▶ **Extract**:
◇ ◇ ◇ ◇ ◇

Operator: Your next question comes from the line of (Nick Petro).

 

(Nick Petro): Good morning or good afternoon as it is now. Quick question, not sure if this is the right form for the question but I figured I'd ask it anyway. But back when we replaced our PX servers there were some instruction that stated we were to keep them for later side by side testing AWIPS I and AWIPS II and then I more recently saw a document and I don't recall exactly where but said that WFOs should have the (scat) setup by the summer, whether or not, you know, regardless of whether they were an OT&E site, which we are not and I was just kind of curious, is there an expectation for sites, for WFOs to set this up on their old PXs to be doing side by side testing even though, you know, they may not be an OT&E site.

 

(Berchoff): Yes Tim will answer that question.

 

(Tim Hopkins): Two aspects to that that I want to point out is the first one is yes we do have an expectation that WFOs, all WFOs will setup and configure what we call the (scat) platform. The second part of that was the scope of that has evolved a little bit. The original side by side mission was part of the mission and that has been de-emphasized and not to say it's not still part of a scope but the larger emphasis now is the (scat) platform is the place where you would do prior to install of AWIPS II that's the place for you to do your local apps testing and conversion and sight migration of, you know, your procedures and other localization customization so you would have platform in your office to do that before the AWIPS II install comes in so, that's the two pronged answer I guess, does that make sense?

◇ ◇ ◇ ◇ ◇

▶ **Dataset extract**:
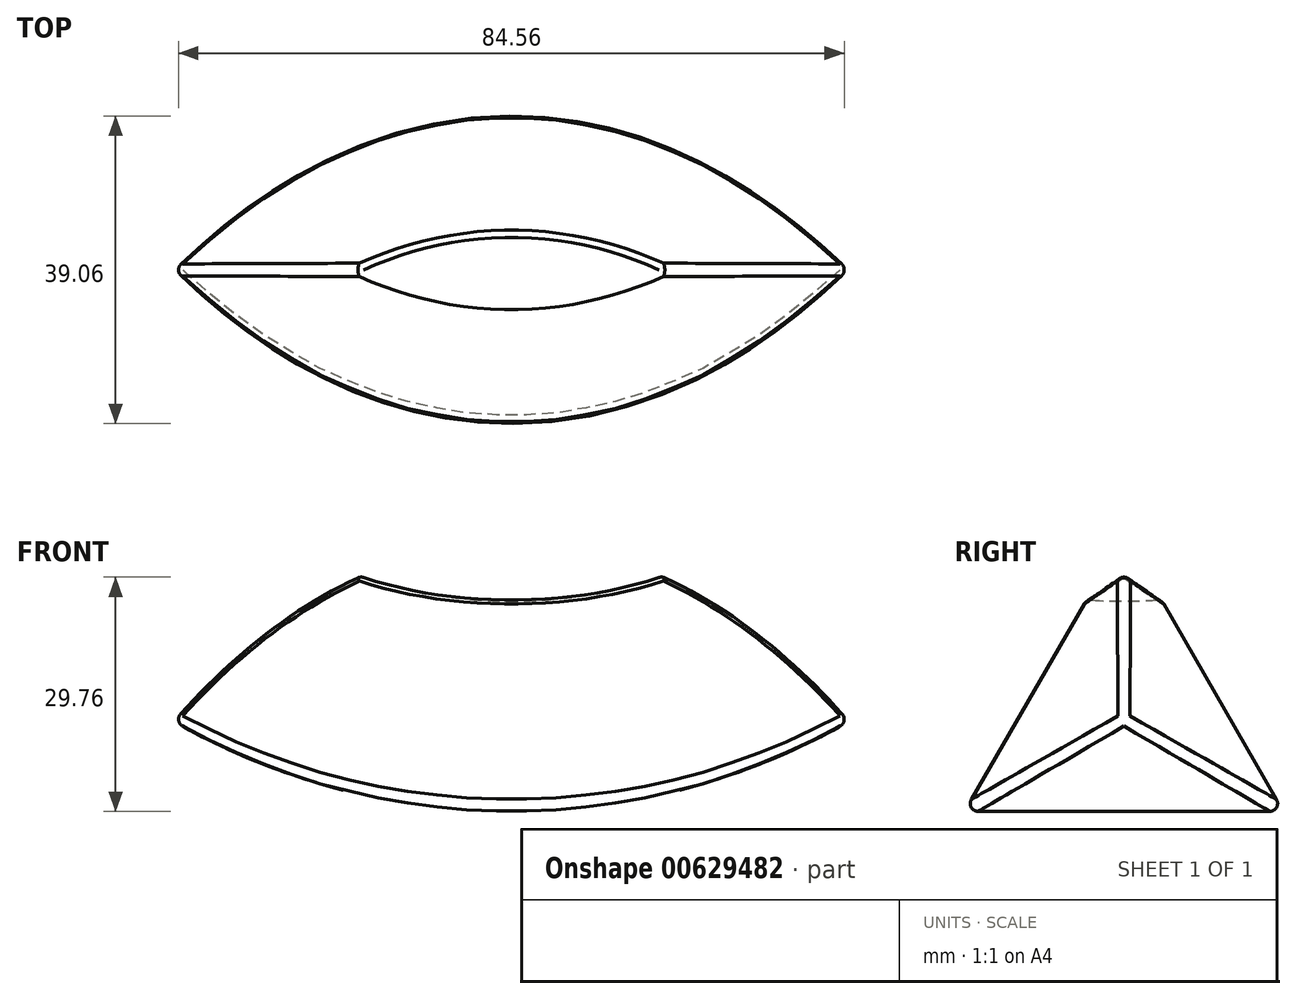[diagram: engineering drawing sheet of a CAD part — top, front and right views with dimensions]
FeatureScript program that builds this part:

◇ ◇ ◇ ◇ ◇

▶ **Job 1**: Translate this sentence from the AWIPS call transcript into French: "Yes Tim will answer that question."
▶ **Job 2**: Go on with the AWIPS call transcript from its last line.
The data come from a separate source and have no connection to the AWIPS call transcript.

▶ **Exercise response 1**: Oui, Tim va répondre à cette question.

▶ **Exercise response 2**:
 

(Nick Petro): OK yes that does. So essentially we're expected to have (scat) up and running by this summer. Is there a particular date or something that we need to have the running by?

 

(Tim Hopkins): I don't think we have a date like per site. I would also mention too that the as the (DX12s) are replaced we're going to ask you to keep those and use those instead of the PXs right I mean just because time has gone on. Those are better boxes so just FYI there.

 

(Nick Petro): OK thank you.

 

(Berchoff): OK thank you. (Janis)?

 

Operator: Your next question comes from the line of (Shannon White).

 

(Berchoff): Hi Anna.

 

(Deirdre): I think it's (Shannon).

 

(Berchoff): Oh (Shannon).

 

(Shannon White): I actually wanted to respond to one of the field questions, I think it was Binnington. The training division is putting together variant training that we're actually going to do much earlier than the regular training because it's going to be used during the (inaudible) forecasters on the difference between the AWIPS I and the AWIPS II platform and that is something if there was interest that maybe we could provide to a wider audience to kind of get people, you know, familiar to what I mean...

 

Male: That's a thank you Shannon. Also you might hook up with Olga and maybe help out with providing some of the stuff we talked about with screenshots and a little bit more.

 

(Berchoff): Is that the same Shannon that came up (inaudible).

 

Male: Yes that's the same Shannon.

 

(Berchoff): Hi Shannon.

 

(Shannon White): Hello.

 

(Berchoff): All you people out there need to understand that Shannon is one tough cookie and she's representing your interest like no other. I mean if you could have Johnny Cochran as your lawyer you would want to have Shannon up here doing your FIT so, you know, and I like that. She really comes in here and she really, you know, rips us apart so you should feel confident and send her, you know, kudos for what she's doing for you out there and you make good candy I hear Shannon, good. OK thank you Shannon. (Janis)?

 

Operator: Your next question comes from the line of (Todd Foisy).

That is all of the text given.